START Text shown

Introduction to Spark Graphframes and Sysmon

Goals:

Get familiarized with the basics of Spark Graphframes
Confirm Jupyter can import Graphframes library
Confirm Spark can read data from Elasticsearch
Learn to create a graphframe from sysmon Index
Learn the basics of GraphFrames Motifs

What is Graphframes?

GraphFrames is a package for Apache Spark which provides DataFrame-based Graphs.

It provides high-level APIs in Scala, Java, and Python.
It aims to provide both the functionality of GraphX and extended functionality taking advantage of Spark DataFrames.
This extended functionality includes motif finding, DataFrame-based serialization, and highly expressive graph queries.

What is a graph?

GraphFrames represent graphs:

Vertices (e.g., users)
Edges (e.g., relationships between users).

Import SparkSession Class



In [1]:

    
from pyspark.sql import SparkSession

Create a SparkSession instance

Define a spark variable
Pass values to the appName and master functions
- For the master function, we are going to use the HELK's Spark Master container (helk-spark-master)
This time add the config() function to set Elasticsearch information needed to read from it

config(key=None, value=None, conf=None)

Sets a config option.
Options set using this method are automatically propagated to both SparkConf and SparkSession’s own configuration.



In [2]:

    
spark = SparkSession.builder \
    .appName("HELK Graphs") \
    .master("spark://helk-spark-master:7077") \
    .enableHiveSupport() \
    .getOrCreate()

Check the SparkSession variable



In [3]:

    
spark









    Out[3]:





            
                SparkSession - hive
                
        
            SparkContext

            Spark UI

            
              Version
                v2.4.3
              Master
                spark://helk-spark-master:7077
              AppName
                HELK Graphs

Import Graphframes & SQL Functions



In [4]:

    
from graphframes import *
from pyspark.sql.functions import *



In [5]:

    
%%time
# Create a Vertex DataFrame with unique ID column "id"# Creat 
v = spark.createDataFrame([
  ("a", "Alice", 34),
  ("b", "Bob", 36),
  ("c", "Charlie", 30),
], ["id", "name", "age"])
# Create an Edge DataFrame with "src" and "dst" columns
e = spark.createDataFrame([
  ("a", "b", "friend"),
  ("b", "c", "follow"),
  ("c", "b", "follow"),
], ["src", "dst", "relationship"])
# Create a GraphFrame
from graphframes import *
g = GraphFrame(v, e)

# Query: Get in-degree of each vertex.
g.inDegrees.show()

# Query: Count the number of "follow" connections in the graph.
g.edges.filter("relationship = 'follow'").count()









    



+---+--------+
| id|inDegree|
+---+--------+
|  c|       1|
|  b|       2|
+---+--------+

CPU times: user 348 ms, sys: 380 ms, total: 728 ms
Wall time: 31.6 s

Read data from the HELK Elasticsearch via Spark SQL

Using the Dataframe API to access Elasticsearch index (Elasticsearch-Sysmon Index)

END Text shown
START Record excerpts

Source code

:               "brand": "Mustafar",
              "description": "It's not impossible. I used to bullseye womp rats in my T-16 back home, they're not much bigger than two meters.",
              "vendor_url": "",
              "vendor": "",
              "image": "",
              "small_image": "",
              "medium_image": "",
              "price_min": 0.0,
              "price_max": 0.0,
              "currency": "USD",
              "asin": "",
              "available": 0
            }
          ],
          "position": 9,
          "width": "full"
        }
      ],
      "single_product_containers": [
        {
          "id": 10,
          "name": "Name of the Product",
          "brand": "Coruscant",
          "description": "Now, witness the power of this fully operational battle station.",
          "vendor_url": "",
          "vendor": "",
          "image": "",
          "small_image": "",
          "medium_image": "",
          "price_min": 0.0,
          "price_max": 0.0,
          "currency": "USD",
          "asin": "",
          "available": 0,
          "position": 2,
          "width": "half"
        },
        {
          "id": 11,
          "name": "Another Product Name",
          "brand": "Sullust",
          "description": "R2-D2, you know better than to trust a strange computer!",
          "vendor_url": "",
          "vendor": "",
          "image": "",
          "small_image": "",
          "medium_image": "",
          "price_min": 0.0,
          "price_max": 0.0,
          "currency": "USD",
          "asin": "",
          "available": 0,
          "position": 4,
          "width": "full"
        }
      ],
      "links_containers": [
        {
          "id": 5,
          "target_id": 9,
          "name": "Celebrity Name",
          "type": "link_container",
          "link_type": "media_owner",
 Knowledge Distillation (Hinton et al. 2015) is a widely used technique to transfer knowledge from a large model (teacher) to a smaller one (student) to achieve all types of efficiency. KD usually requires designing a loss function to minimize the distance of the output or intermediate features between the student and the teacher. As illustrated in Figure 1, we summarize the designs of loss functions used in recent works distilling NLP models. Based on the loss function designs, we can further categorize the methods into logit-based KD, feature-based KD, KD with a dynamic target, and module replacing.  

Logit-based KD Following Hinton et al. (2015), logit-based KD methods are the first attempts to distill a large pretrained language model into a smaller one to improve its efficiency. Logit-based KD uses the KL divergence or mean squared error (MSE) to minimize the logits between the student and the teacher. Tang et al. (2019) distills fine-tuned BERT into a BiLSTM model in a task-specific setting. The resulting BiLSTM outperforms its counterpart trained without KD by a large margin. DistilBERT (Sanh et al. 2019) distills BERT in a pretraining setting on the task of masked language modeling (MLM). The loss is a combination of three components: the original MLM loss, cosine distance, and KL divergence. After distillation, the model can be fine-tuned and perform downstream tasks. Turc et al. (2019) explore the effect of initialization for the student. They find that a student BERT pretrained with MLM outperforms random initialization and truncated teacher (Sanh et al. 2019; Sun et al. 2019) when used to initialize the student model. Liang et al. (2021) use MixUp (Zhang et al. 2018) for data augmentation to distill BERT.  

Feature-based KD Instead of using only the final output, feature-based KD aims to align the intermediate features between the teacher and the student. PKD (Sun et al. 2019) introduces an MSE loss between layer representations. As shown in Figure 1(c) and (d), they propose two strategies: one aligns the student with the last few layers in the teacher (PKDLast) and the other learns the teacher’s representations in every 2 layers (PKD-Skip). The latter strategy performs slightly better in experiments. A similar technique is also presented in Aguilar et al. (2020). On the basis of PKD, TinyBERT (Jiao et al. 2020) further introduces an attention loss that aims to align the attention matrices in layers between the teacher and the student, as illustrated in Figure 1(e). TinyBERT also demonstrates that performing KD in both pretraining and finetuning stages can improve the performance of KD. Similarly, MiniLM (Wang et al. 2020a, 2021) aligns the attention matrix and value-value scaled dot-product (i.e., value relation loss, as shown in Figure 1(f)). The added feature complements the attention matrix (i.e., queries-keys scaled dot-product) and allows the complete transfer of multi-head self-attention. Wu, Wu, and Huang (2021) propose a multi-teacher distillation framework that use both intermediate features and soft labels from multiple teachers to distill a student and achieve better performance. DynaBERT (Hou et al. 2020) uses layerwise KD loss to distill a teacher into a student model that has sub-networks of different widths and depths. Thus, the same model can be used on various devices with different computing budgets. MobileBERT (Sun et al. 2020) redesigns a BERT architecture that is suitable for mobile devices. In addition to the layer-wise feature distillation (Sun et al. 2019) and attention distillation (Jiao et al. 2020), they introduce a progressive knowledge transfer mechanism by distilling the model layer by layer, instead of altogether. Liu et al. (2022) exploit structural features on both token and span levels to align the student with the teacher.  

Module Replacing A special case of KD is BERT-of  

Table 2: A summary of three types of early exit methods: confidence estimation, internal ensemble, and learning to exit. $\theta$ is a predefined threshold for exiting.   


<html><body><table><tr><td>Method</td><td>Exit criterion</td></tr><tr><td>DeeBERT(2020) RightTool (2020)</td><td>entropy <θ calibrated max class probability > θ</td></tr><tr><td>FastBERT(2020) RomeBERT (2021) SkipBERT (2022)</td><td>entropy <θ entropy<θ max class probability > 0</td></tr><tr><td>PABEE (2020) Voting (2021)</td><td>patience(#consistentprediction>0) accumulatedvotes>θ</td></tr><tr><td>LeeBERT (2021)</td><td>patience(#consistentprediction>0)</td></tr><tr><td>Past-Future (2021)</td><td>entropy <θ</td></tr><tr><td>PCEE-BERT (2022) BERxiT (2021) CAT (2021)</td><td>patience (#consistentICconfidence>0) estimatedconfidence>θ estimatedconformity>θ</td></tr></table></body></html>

END Record excerpts

== Requirement A ==
Return the passage of the Graphframes text between "config(key=None, value=None, conf=None)" and "SparkSession’s own configuration.", inclusive.
== Requirement B ==
In the listing, edit the lines from the one holding "Module Replacing A" through the end of the listing, inclusive, replacing "predefined" with "preset". Give only those lines.

== Task answer A ==
config(key=None, value=None, conf=None)

Sets a config option.
Options set using this method are automatically propagated to both SparkConf and SparkSession’s own configuration.

== Task answer B ==
Module Replacing A special case of KD is BERT-of  

Table 2: A summary of three types of early exit methods: confidence estimation, internal ensemble, and learning to exit. $\theta$ is a preset threshold for exiting.   


<html><body><table><tr><td>Method</td><td>Exit criterion</td></tr><tr><td>DeeBERT(2020) RightTool (2020)</td><td>entropy <θ calibrated max class probability > θ</td></tr><tr><td>FastBERT(2020) RomeBERT (2021) SkipBERT (2022)</td><td>entropy <θ entropy<θ max class probability > 0</td></tr><tr><td>PABEE (2020) Voting (2021)</td><td>patience(#consistentprediction>0) accumulatedvotes>θ</td></tr><tr><td>LeeBERT (2021)</td><td>patience(#consistentprediction>0)</td></tr><tr><td>Past-Future (2021)</td><td>entropy <θ</td></tr><tr><td>PCEE-BERT (2022) BERxiT (2021) CAT (2021)</td><td>patience (#consistentICconfidence>0) estimatedconfidence>θ estimatedconformity>θ</td></tr></table></body></html>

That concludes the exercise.